The good, old-fashioned to-do list might be more old-fashioned than good. There’s no shortage of productivity experts decrying its usefulness–and they have a point. One of the many troubles with to-do lists is that they don’t help you discriminate among tasks of widely varying urgency, difficulty, and impact.
Here’s an easy-to-use alternative that takes all those factors into account in order to make you more productive–and possibly your team, too.
The better way to tackle the items on your standard to-do list is to weight them according to three variables—seriousness, urgency, and growth:
- Seriousness: How important is this task or issue?
- Urgency: How long will it take to complete?
- Growth: Will this issue get worse if I wait to tackle it?
Now open a new spreadsheet with three columns for each of those variables. Then grade each item using “high,” “medium,” or “low” for seriousness and urgency and “yes” or “no” for growth.
From there it’s much easier to know how to prioritize your to-do items. If two items rank identically in the first column, the next column will be the tiebreaker, and so on. For those that rank identically in the “seriousness” column, use the subsequent column as a tiebreaker, and so on.
Your tasks will practically prioritize themselves, and before you know it, you’ll have turned your to-do list into an “SUG list.” Here’s an example:
Make your weekly SUG list on Monday mornings, then start each subsequent weekday by reviewing it–before you jump into email or appointments. End the week by checking your list again, reprioritizing anything you haven’t finished, and adding what you need to tackle next.
You can go further still, though. A simple SUG list can not only boost your own productivity, but it can also help you figure out how to delegate and manage tasks across your whole team–in turn, building what I call a “relationship ecosystem” for handling complex work collaboratively.

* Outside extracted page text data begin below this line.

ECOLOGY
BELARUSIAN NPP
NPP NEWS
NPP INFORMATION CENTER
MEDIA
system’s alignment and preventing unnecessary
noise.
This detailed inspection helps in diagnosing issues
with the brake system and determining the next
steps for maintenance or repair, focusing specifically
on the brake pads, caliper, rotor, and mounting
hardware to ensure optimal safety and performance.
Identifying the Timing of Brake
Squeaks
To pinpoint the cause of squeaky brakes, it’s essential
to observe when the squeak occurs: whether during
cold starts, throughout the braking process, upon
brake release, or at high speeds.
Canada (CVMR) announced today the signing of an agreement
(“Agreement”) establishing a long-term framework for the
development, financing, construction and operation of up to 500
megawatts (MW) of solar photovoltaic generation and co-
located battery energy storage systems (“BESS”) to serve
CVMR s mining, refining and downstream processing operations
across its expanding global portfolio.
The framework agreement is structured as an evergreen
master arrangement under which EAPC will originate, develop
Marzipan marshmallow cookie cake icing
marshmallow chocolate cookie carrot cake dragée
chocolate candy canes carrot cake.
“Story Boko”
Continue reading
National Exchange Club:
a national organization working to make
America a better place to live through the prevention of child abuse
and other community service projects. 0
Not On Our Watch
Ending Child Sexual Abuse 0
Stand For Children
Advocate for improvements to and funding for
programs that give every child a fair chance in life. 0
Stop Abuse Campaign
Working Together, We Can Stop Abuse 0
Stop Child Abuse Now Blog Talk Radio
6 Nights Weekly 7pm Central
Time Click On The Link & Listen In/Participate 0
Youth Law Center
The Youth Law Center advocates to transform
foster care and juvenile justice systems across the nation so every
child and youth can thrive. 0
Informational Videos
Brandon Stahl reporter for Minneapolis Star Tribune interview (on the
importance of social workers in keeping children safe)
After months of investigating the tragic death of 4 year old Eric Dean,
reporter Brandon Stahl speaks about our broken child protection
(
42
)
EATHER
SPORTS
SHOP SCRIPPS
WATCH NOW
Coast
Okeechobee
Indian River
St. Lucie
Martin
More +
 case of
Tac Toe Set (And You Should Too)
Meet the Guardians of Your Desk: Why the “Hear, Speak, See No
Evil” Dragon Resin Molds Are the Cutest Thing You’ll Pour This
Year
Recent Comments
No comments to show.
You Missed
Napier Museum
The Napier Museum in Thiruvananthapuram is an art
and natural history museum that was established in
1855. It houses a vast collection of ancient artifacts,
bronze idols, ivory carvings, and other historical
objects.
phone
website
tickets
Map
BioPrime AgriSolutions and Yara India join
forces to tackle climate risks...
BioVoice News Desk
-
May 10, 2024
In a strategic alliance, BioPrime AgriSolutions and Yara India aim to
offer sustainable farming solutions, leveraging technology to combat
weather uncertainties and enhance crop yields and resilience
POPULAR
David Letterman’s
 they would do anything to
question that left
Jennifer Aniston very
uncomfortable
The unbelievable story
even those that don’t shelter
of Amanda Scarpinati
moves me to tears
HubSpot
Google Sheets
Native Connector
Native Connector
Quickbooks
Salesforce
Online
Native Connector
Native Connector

To take your SUG list from personal to collective, ask these three questions for each item:
- Is this something that only I can do?
- Are there any ways to automate this task?
- Is there an opportunity here for me to mentor others?
Let’s say your list includes “travel to Bogotá to meet new client.” By asking just that first question, you might determine that there’s someone else on your team who not only has great negotiating skills but speaks Spanish. She might be a better substitute.
The answer to the next question is a clear “no”—you can’t automate this business trip—but the third question looks like a “yes.” Not only can you remove this from your list, you can now coach your team member to take on more of these opportunities in the future.
Delegation allows you to focus on your own core strengths—the things that give you energy, excite you, reinvigorate you. And mentorship helps you gain an accurate perception of the talent on your bench, potentially even empowering others to nurture your talent pool.
Especially in a big company, where powerlessness can hurt productivity (or worse), executives would do well to encourage more “intrapreneurial thinking” with their teams. But in order to do that, they first need a better way to prioritize their work than just sketching out a to-do list.